Echoing an array item


#1

I have a loop which loops through various rota (staff lists) for each day day of the week as part of that loop I have the following code that I want to use to pull the filename of an image out of my database to display a users photo.

The function:

// FETCH MAIN PHOTO FOR USER
function mainUserPhoto_byname($user_name){
    require 'includes/db.config.php';    
    $query = "SELECT  
                mainphoto_file
            FROM media_mainphotos WHERE user_name = '$user_name'
        "; 
    try 
    { 
        $stmt = $conn->prepare($query); 
        $stmt->execute(); 
    } 
    catch(PDOException $ex) 
    { 
        die("Failed to run query: " . $ex->getMessage()); 
    } 
    $display_main_photo = $stmt->fetchAll(PDO::FETCH_ASSOC);
    return $display_main_photo;
}

The line of code I want to populate with the filename value (note I have left the echo as var_dump but obviously want to replace that with just the filename portion on the array:

<?php $main_photo = mainUserPhoto_byname($rota_sunday['user_name']); ?>
<p style="font-size: 13px !important;">[img]<?php echo var_dump($main_photo); ?>[/img]</p>

The var_dump shows the correct values do exist in the array:

array(1) { [0]=> array(1) { ["mainphoto_file"]=> string(61) "30132-nina-04.jpg" } }

No matter what I try I can not get the filename to echo properly - I either get an undefined index error or simply the word Array.


#2

I’m way too rusty at PHP but wonder if it can interpolate that variable in a single quoted string.

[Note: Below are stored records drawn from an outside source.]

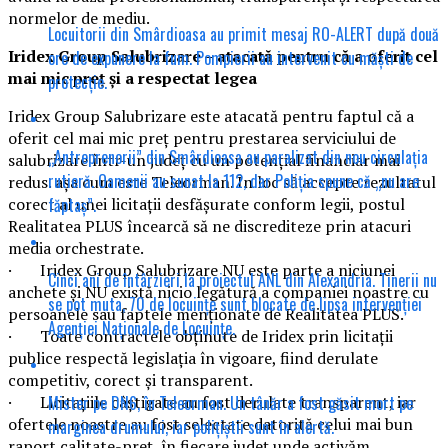
normelor de mediu.
Locuitorii din Smârdioasa au primit mesaj RO-ALERT după două
Iridex Group Salubrizare – atacată pentru că a oferit cel
ore de expunere la fum. Pompierii au intervenit cu măști de
mai mic preț și a respectat legea
protecție.
Iridex Group Salubrizare este atacată pentru faptul că a
oferit cel mai mic preț pentru prestarea serviciului de
„Antreprenorii” din Smârdioasa au paralizat din nou circulația
salubrizare într-un județ cu un potențial financiar mai
rutieră. Oamenii au sunat la 112, dar Poliția spune că „nu are
redus. așa cum este Teleorman. În loc să accepte rezultatul
făptaș”.
corect al unei licitații desfășurate conform legii, postul
Realitatea PLUS încearcă să ne discrediteze prin atacuri
media orchestrate.
· Iridex Group Salubrizare NU este parte a niciunei
Cinci ani de întârzieri la proiectul ANL din Alexandria. Tinerii nu
anchete și NU există nicio legătură a companiei noastre cu
se pot muta, 70 de locuințe sunt blocate de lipsa intervenției
persoanele sau faptele menționate de Realitatea PLUS.
Agenției Naționale de Locuințe.
· Toate contractele obținute de Iridex prin licitații
publice respectă legislația în vigoare, fiind derulate
competitiv, corect și transparent.
Mister pe DN6, în Teleorman. Un tânăr a fost găsit mort pe
· Licitațiile câștigate au fost derulate transparent, iar
ofertele noastre au fost selectate datorită celui mai bun
marginea drumului, iar polițiștii sunt în alertă.
raport calitate-preț, în fiecare județ unde activăm.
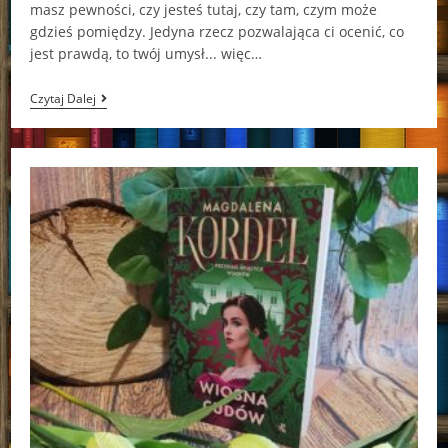
masz pewności, czy jesteś tutaj, czy tam, czym może
gdzieś pomiędzy. Jedyna rzecz pozwalająca ci ocenić, co
jest prawdą, to twój umysł... więc…
Głębia
Czytaj Dalej
Challengera
Neal
Shusterman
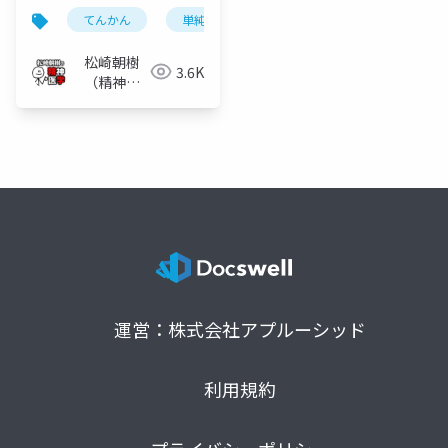
てんかん
単純発作
複雑発作
症候性てん
松崎朝樹
3.6K
（精神科
医）
運営：株式会社アプルーシッド
利用規約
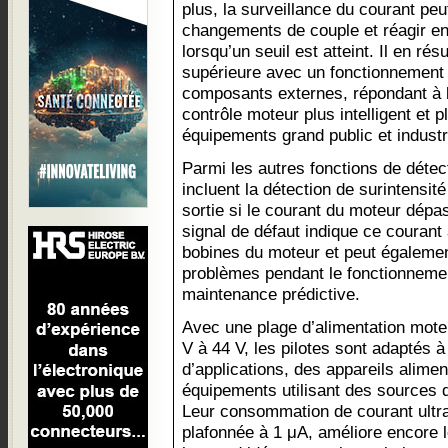
plus, la surveillance du courant peut
changements de couple et réagir e
lorsqu’un seuil est atteint. Il en rés
supérieure avec un fonctionnement 
composants externes, répondant à 
contrôle moteur plus intelligent et 
équipements grand public et industr
Parmi les autres fonctions de détect
incluent la détection de surintensité
sortie si le courant du moteur dépa
signal de défaut indique ce couran
bobines du moteur et peut égalemen
problèmes pendant le fonctionnement
maintenance prédictive.
Avec une plage d’alimentation moteu
V à 44 V, les pilotes sont adaptés à
d’applications, des appareils alimen
équipements utilisant des sources 
Leur consommation de courant ultra-
plafonnée à 1 μA, améliore encore 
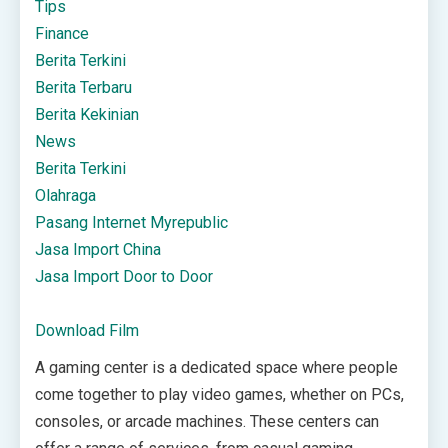
Tips
Finance
Berita Terkini
Berita Terbaru
Berita Kekinian
News
Berita Terkini
Olahraga
Pasang Internet Myrepublic
Jasa Import China
Jasa Import Door to Door
Download Film
A gaming center is a dedicated space where people
come together to play video games, whether on PCs,
consoles, or arcade machines. These centers can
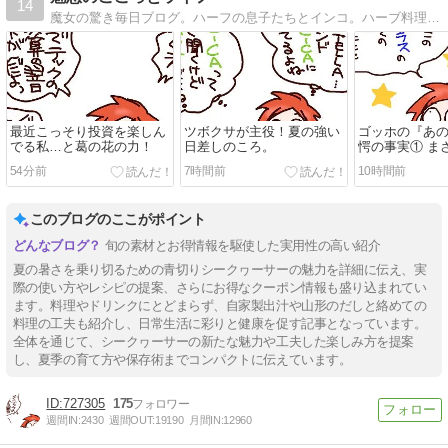
14
魔女の驚き毎日ブログ。ハーフの息子たちとインコ。ハーブ料理本出版しました！
最近こっそり投資を楽しん
ツボクサが主役！夏の強い
ゴッホの『あ
でる私…と葛の花の力！
日差しのころ。
愕の事実① ま
げ隠し・不正
54分前
7時間前
10時間前
このブログのここがポイント
旬の素材とお得情報を駆使した実用性の高い紹介
夏の暑さを乗り切るための青切りシークヮーサーの魅力を詳細に伝え、実
際の使い方やレシピの提案、さらにお得なクーポン情報も盛り込まれてい
ます。料理やドリンクにとどまらず、自家製出汁や山形のだしと絡めての
料理の工夫も紹介し、日常生活に彩りと健康を促す記事となっています。
全体を通じて、シークヮーサーの新たな魅力や工夫した楽しみ方を提案
し、夏季の育て方や保存術までコンパクトに伝えています。
727305
175
週間IN:
2430
週間OUT:
19190
月間IN:
12960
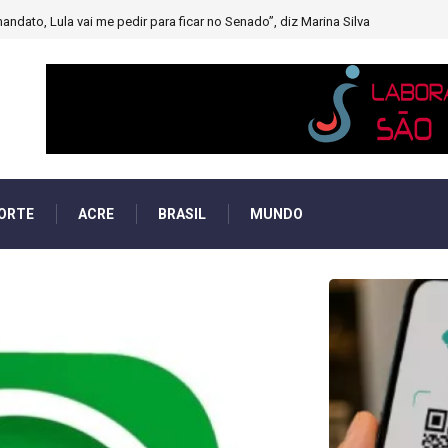
muito forte’ diminuindo chuvas e provocando secas de rios
ORTE
ACRE
BRASIL
MUNDO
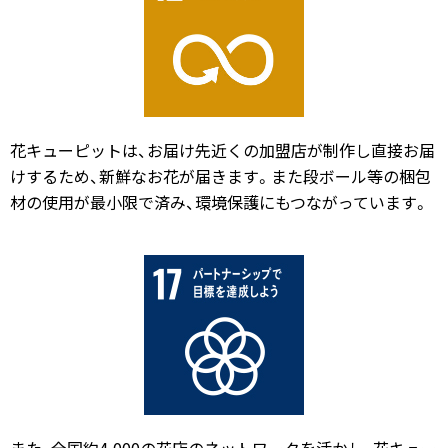
花キューピットは、お届け先近くの加盟店が制作し直接お届
けするため、新鮮なお花が届きます。また段ボール等の梱包
材の使用が最小限で済み、環境保護にもつながっています。
また、全国約4,000の花店のネットワークを活かし、花キュー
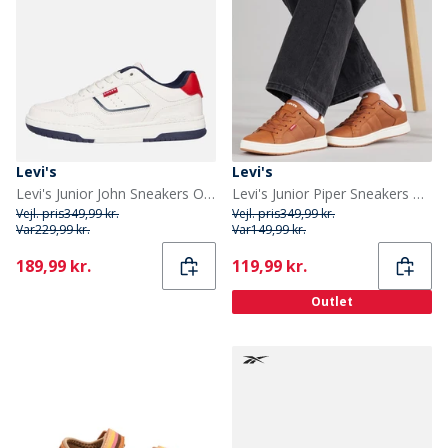
Levi's
Levi's
Levi's Junior John Sneakers Off White/Navy 3130 Off White Navy 3130
Levi's Junior Piper Sneakers Cognac 0241
Vejl. pris
349,99 kr.
Vejl. pris
349,99 kr.
Var
229,99 kr.
Var
149,99 kr.
Current
Current
189,99 kr.
119,99 kr.
Outlet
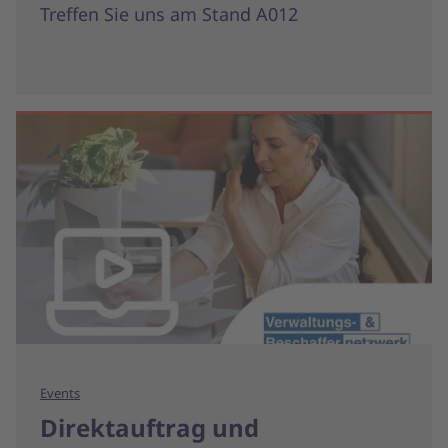
Treffen Sie uns am Stand A012
Events
Direktauftrag und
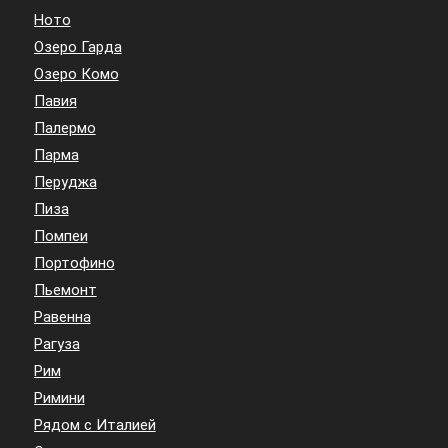
Ното
Озеро Гарда
Озеро Комо
Павия
Палермо
Парма
Перуджа
Пиза
Помпеи
Портофино
Пьемонт
Равенна
Рагуза
Рим
Римини
Рядом с Италией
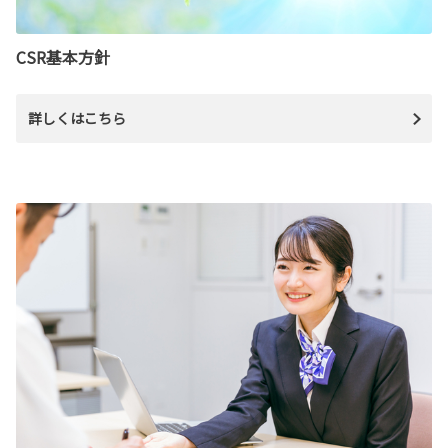
CSR基本方針
詳しくはこちら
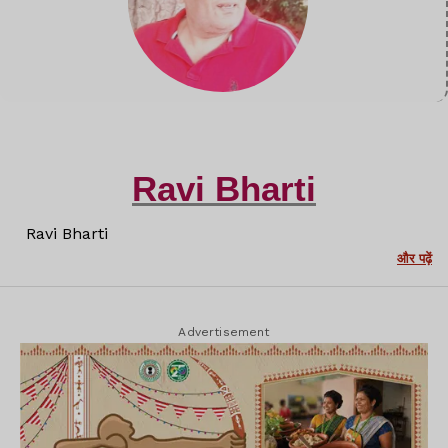
Ravi Bharti
Ravi Bharti
और पढ़ें
Advertisement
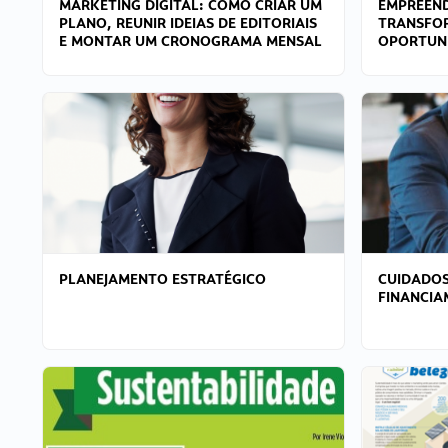
MARKETING DIGITAL: COMO CRIAR UM
EMPREEND
PLANO, REUNIR IDEIAS DE EDITORIAIS
TRANSFO
E MONTAR UM CRONOGRAMA MENSAL
OPORTUN
PLANEJAMENTO ESTRATÉGICO
CUIDADOS
FINANCI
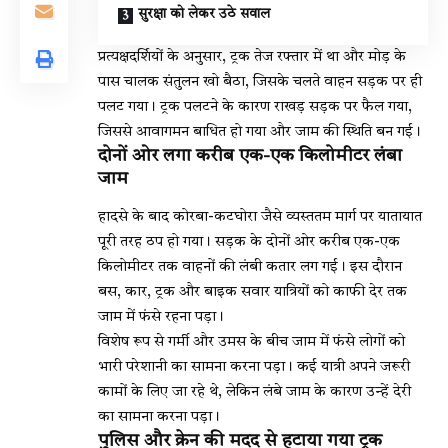
सुरक्षा को लेकर उठे सवाल
प्रत्यक्षदर्शियों के अनुसार, ट्रक तेज रफ्तार में था और मोड़ के
पास चालक संतुलन खो बैठा, जिसके चलते वाहन सड़क पर ही
पलट गया। ट्रक पलटने के कारण राखड़ सड़क पर फैल गया,
जिससे आवागमन बाधित हो गया और जाम की स्थिति बन गई।
दोनों ओर लगा करीब एक-एक किलोमीटर लंबा
जाम
हादसे के बाद कोरबा-कटघोरा जैसे व्यस्ततम मार्ग पर यातायात
पूरी तरह ठप हो गया। सड़क के दोनों ओर करीब एक-एक
किलोमीटर तक वाहनों की लंबी कतार लग गई। इस दौरान
बस, कार, ट्रक और बाइक सवार यात्रियों को काफी देर तक
जाम में फंसे रहना पड़ा।
विशेष रूप से गर्मी और उमस के बीच जाम में फंसे लोगों को
भारी परेशानी का सामना करना पड़ा। कई यात्री अपने जरूरी
कामों के लिए जा रहे थे, लेकिन लंबे जाम के कारण उन्हें देरी
का सामना करना पड़ा।
पुलिस और क्रेन की मदद से हटाया गया ट्रक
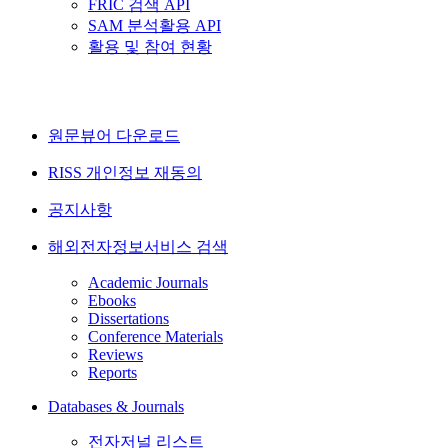
FRIC 검색 API
SAM 분석활용 API
활용 및 참여 현황
원문뷰어 다운로드
RISS 개인정보 재동의
공지사항
해외전자정보서비스 검색
Academic Journals
Ebooks
Dissertations
Conference Materials
Reviews
Reports
Databases & Journals
전자저널 리스트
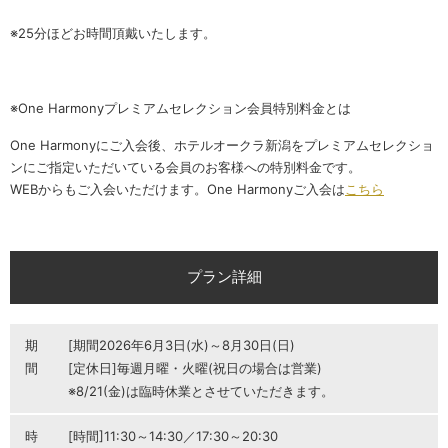
※25分ほどお時間頂戴いたします。
※One Harmonyプレミアムセレクション会員特別料金とは
One Harmonyにご入会後、ホテルオークラ新潟をプレミアムセレクショ
ンにご指定いただいている会員のお客様への特別料金です。
WEBからもご入会いただけます。One Harmonyご入会は
こちら
プラン詳細
期
[期間2026年6月3日(水)～8月30日(日)
間
[定休日]毎週月曜・火曜(祝日の場合は営業)
※8/21(金)は臨時休業とさせていただきます。
時
[時間]11:30～14:30／17:30～20:30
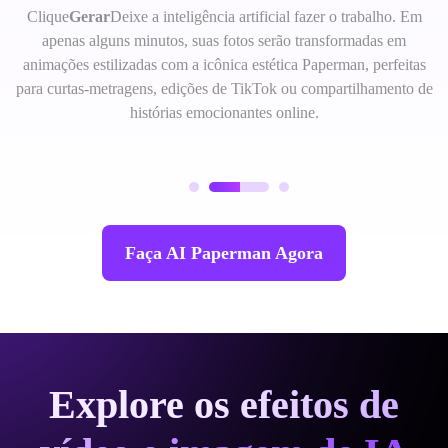
Clique
Gerar
Deixe a inteligência artificial fazer o trabalho. Em
apenas alguns minutos, suas fotos serão transformadas em
animações estilizadas com a icônica estética Paperman, perfeitas
para curtas-metragens, edições de TikTok ou compartilhamento de
histórias emocionantes online.
Faça AI Paperman Agora
Explore os efeitos de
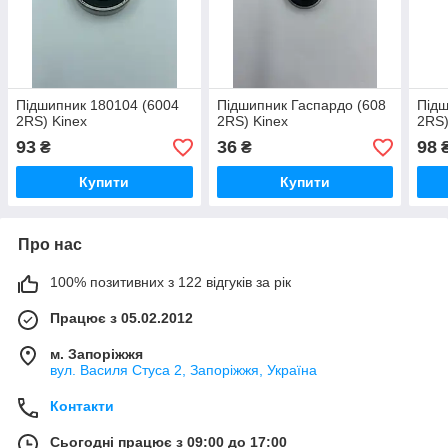
Підшипник 180104 (6004
Підшипник Гаспардо (608
Підш
2RS) Kinex
2RS) Kinex
2RS)
93
36
98
₴
₴
Купити
Купити
Про нас
100% позитивних з 122 відгуків за рік
Працює з 05.02.2012
м. Запоріжжя
вул. Василя Стуса 2, Запоріжжя, Україна
Контакти
Сьогодні працює з 09:00 до 17:00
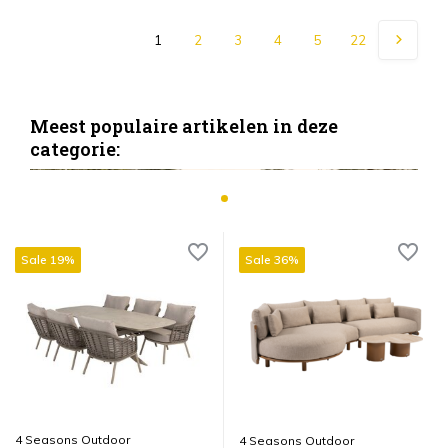
1
2
3
4
5
22
Meest populaire artikelen in deze
categorie:
Sale 19%
Sale 36%
4 Seasons Outdoor
4 Seasons Outdoor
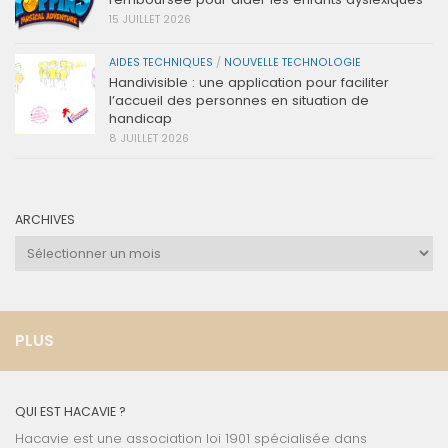
15 JUILLET 2026
AIDES TECHNIQUES
/
NOUVELLE TECHNOLOGIE
Handivisible : une application pour faciliter
l’accueil des personnes en situation de
handicap
8 JUILLET 2026
ARCHIVES
Archives
PLUS
QUI EST HACAVIE ?
Hacavie est une association loi 1901 spécialisée dans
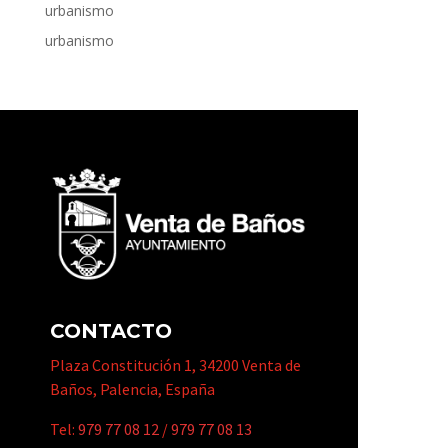
urbanismo
urbanismo
CONTACTO
Plaza Constitución 1, 34200 Venta de
Baños, Palencia, España
Tel:
979 77 08 12
/
979 77 08 13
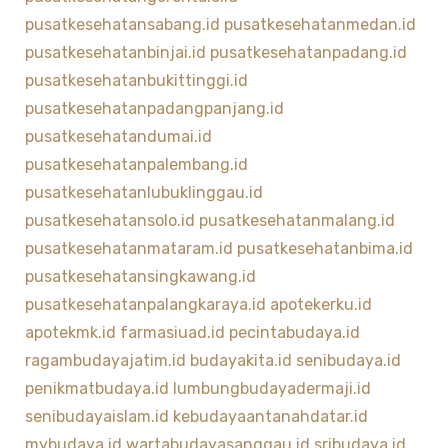
pusatkesehatansabang.id
pusatkesehatanmedan.id
pusatkesehatanbinjai.id
pusatkesehatanpadang.id
pusatkesehatanbukittinggi.id
pusatkesehatanpadangpanjang.id
pusatkesehatandumai.id
pusatkesehatanpalembang.id
pusatkesehatanlubuklinggau.id
pusatkesehatansolo.id
pusatkesehatanmalang.id
pusatkesehatanmataram.id
pusatkesehatanbima.id
pusatkesehatansingkawang.id
pusatkesehatanpalangkaraya.id
apotekerku.id
apotekmk.id
farmasiuad.id
pecintabudaya.id
ragambudayajatim.id
budayakita.id
senibudaya.id
penikmatbudaya.id
lumbungbudayadermaji.id
senibudayaislam.id
kebudayaantanahdatar.id
mybudaya.id
wartabudayasanggau.id
sribudaya.id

Seems it used to only work with double quotes.

    $query = 'SELECT  
                mainphoto_file
            FROM media_mainphotos WHERE user_name = "$user_name"
        '; 

which looks way too wonky. How about,

    $query = "SELECT  
                mainphoto_file
            FROM media_mainphotos WHERE user_name = $user_name
        "; 

with no quotes around the variable, or with escaped quotes?

    $query = "SELECT  
                mainphoto_file
            FROM media_mainphotos WHERE user_name = \"$user_name\"
        "; 

#3

Thanks but that hasn’t solved my issue, I’m still only having either the error or Array returned.